Ashland acting troupe plans unique chess game

An independent Ashland acting troupe is redefining what it means to "play" chess.

The unnamed group is planning a human chess game to be battled out between 32 actors beneath the expansive cover of a horse arena outside Ashland.

"We've been trying to find a venue for years," said Michael Meyer, artistic director of the first Rogue Valley Living Chess Game. "The arena is absolutely wonderful "… it's huge, and the acoustics are amazing."

The black and white sides will be the Addams Family versus a band of famous pirates, said Niki Potter, Equamore Foundation volunteer event coordinator and chess game organizer.

Kings from each side, Gomez Addams and the Pirate King will be calling the moves over the board.

As the pieces meet through predetermined advances, an "epic" choreographed battle will ensue before the trumping chess piece eventually wins, said Potter "There will be swords, and a few other surprises "… poison, magic hexes; it can be just about anything," said Meyer. "The players will taunt each other before moves, and ad lib. It will be a lot of fun."

Potter, who owns three horses and is a longtime performing arts fan, started Rogue Valley Living Chess Game 2012 at, to help raise money for the troupe and the chess game.

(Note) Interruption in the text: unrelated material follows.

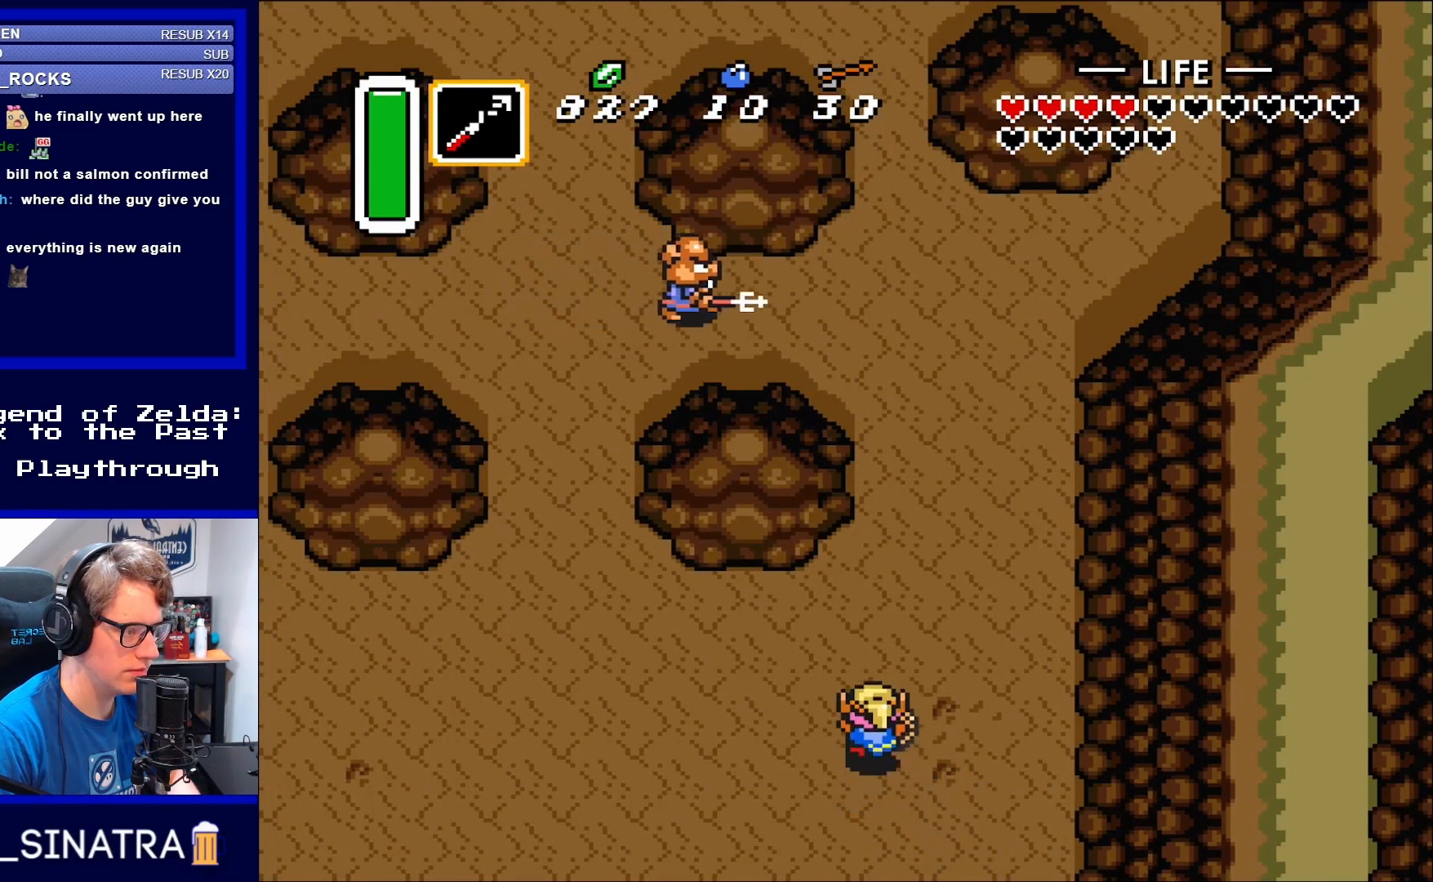
{"buttons": ["A", "DPAD_UP"], "events": [[133, "DPAD_RIGHT", "down"], [250, "DPAD_RIGHT", "up"], [450, "A", "down"]]}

The group hopes to reach the $5,000 mark, she said, but, regardless, the show will go on.

"Whether or not we have a budget, this thing is going to go off well," she said.

The large-as-life match still needs actors, stage combatants, fencers, street performers, comedians, or anyone interested, young or old, to fill the squares, she said.

"It'll be a good way for so many independent and young actors to get a bit of improv experience," said Potter.

The event will be hosted by, and is a fundraiser for, the Equamore Foundation, a horse sanctuary at Eden Farm, about two-and-a-half miles outside Ashland, at 4723 Highway 66.

Once selected, the chess people will rehearse for six to eight weeks before the opening match, Aug. 18, and the following shows Aug. 19, 25, and 26.

Admission to the human chess game will likely be $10-$15, said Potter, although, that price hasn't been finalized.

There will be bleacher seating, and the chess board will be raised off the dirt-floor arena, said Meyer.

All of the admission money will be donated to the Equamore Foundation, which takes in abandoned, aged, unfortunate and abused horses from Oregon and Northern California, said Potter.

The registered nonprofit and tax-exempt foundation is 100 percent supported by donations, she said.

"It's going to be homegrown," said Meyer. "We hope that it can attract enough talent and audience members that we can have it next year and beyond."